WORK ITEM – Below are records with pictures; copy word for word only the lines between the line with "квадратиков." and the line with "позволяет проводить эффективное", inclusive, and drop the pictures.

TASK INPUTS –

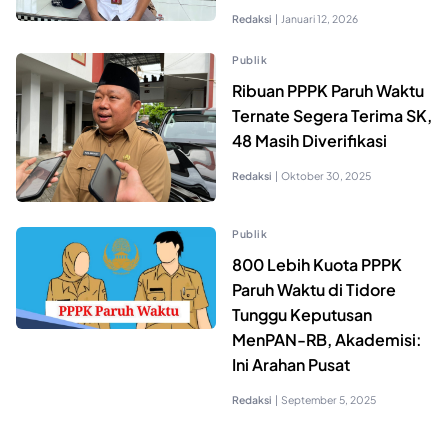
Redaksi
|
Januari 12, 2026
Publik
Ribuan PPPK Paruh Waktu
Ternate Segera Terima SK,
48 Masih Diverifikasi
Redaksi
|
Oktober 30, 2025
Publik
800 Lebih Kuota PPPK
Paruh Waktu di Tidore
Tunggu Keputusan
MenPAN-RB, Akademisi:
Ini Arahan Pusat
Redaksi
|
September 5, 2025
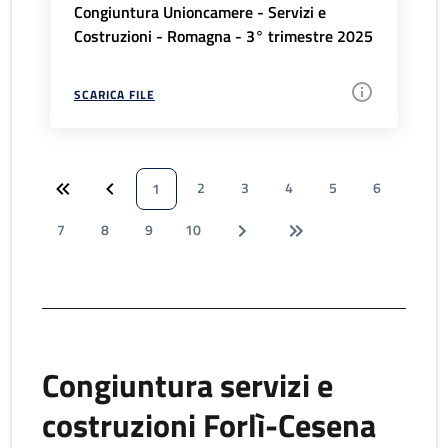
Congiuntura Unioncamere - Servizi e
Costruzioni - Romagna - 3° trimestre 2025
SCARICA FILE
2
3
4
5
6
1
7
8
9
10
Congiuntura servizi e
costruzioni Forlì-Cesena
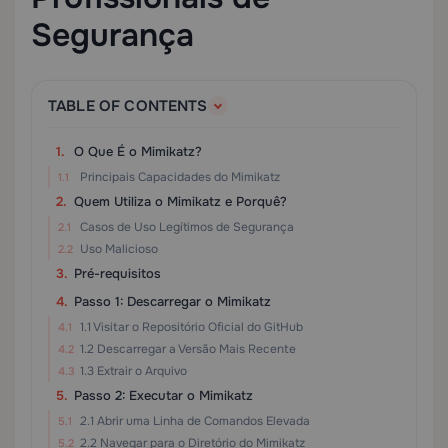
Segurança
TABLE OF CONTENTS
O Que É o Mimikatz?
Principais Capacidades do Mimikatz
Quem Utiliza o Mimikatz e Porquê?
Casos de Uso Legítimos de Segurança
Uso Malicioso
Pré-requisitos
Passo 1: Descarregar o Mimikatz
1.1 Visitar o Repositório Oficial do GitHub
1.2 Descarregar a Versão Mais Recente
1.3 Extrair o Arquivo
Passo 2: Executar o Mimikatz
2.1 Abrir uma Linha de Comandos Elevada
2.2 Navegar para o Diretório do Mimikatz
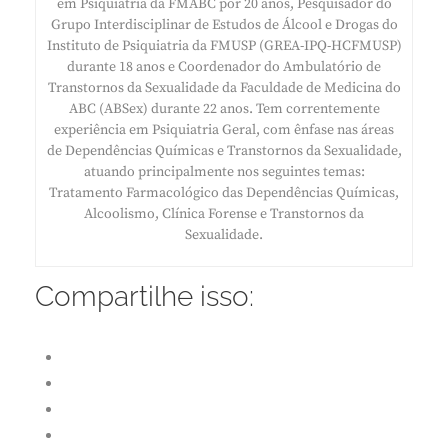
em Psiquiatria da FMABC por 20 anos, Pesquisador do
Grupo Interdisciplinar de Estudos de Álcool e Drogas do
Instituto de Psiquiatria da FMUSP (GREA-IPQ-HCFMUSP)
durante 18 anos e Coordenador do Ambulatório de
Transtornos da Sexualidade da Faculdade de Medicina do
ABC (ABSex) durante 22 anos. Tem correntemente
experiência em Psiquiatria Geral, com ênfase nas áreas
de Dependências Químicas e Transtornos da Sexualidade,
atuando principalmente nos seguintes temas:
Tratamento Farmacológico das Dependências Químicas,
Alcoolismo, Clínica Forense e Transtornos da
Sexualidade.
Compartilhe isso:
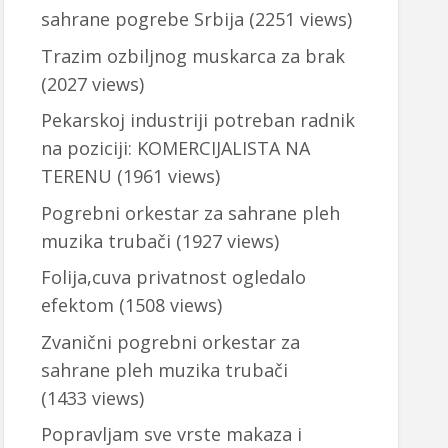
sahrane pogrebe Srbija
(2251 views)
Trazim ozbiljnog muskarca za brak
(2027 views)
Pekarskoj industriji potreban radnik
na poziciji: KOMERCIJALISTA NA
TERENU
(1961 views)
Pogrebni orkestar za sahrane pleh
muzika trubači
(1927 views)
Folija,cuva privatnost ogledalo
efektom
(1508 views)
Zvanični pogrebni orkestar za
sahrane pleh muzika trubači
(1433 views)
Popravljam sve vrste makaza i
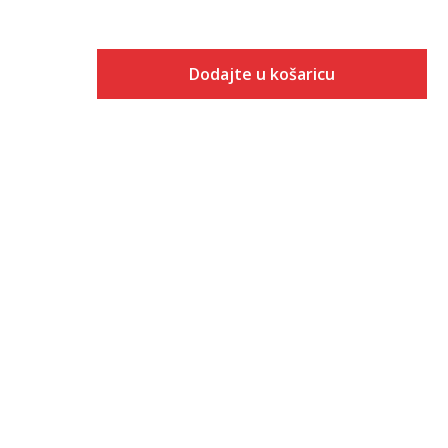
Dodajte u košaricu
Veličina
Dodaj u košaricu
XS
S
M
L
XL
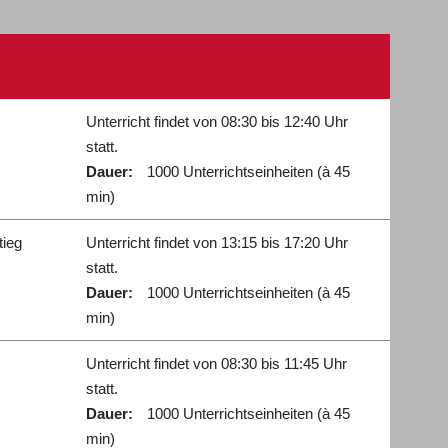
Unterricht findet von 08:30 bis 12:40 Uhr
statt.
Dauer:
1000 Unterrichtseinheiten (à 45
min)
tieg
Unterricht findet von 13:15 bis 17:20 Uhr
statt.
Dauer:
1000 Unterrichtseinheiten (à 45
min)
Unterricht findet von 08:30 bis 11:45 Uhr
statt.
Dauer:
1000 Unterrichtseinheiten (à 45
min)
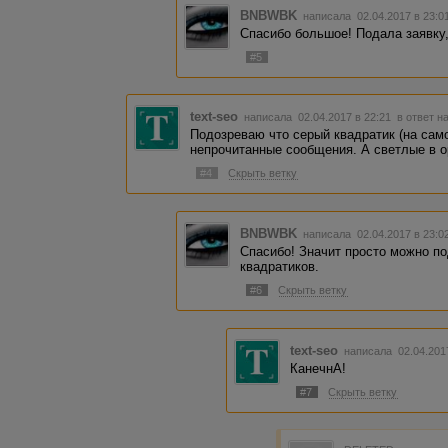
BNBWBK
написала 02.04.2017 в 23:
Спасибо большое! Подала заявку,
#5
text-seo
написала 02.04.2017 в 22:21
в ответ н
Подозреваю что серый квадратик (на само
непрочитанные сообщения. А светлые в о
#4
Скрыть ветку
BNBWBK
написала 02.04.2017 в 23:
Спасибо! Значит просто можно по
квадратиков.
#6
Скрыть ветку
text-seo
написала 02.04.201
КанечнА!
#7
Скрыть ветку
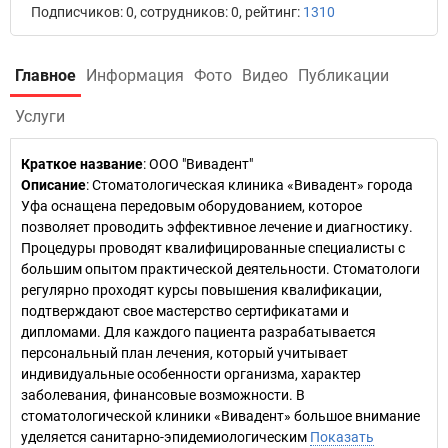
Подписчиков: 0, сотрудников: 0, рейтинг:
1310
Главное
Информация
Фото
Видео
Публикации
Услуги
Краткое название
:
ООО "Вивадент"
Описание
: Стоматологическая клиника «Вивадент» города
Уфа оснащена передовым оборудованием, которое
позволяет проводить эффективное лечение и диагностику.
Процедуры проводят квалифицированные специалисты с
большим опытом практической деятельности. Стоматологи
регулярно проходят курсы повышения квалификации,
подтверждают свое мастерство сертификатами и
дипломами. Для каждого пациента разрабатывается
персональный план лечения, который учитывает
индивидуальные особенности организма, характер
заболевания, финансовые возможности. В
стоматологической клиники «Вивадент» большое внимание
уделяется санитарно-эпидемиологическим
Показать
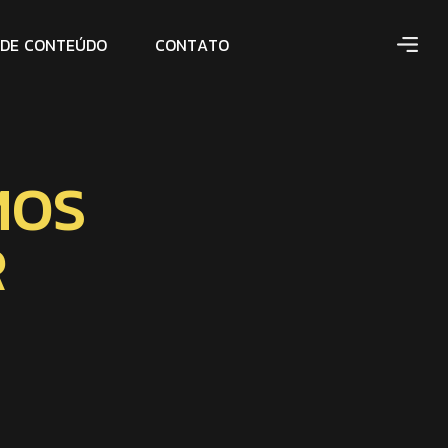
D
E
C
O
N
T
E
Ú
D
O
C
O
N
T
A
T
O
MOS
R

ANSWER SPACE –
квадратиков.
#6
Скрыть ветку
text-seo
написала 02.04.201
КанечнА!
#7
Скрыть ветку
Подписчиков: 0, сотрудников: 0, рейтинг:
1310
Главное
Информация
Фото
Видео
Публикации
Услуги
Краткое название
:
ООО "Вивадент"
Описание
: Стоматологическая клиника «Вивадент» города
Уфа оснащена передовым оборудованием, которое
позволяет проводить эффективное лечение и диагностику.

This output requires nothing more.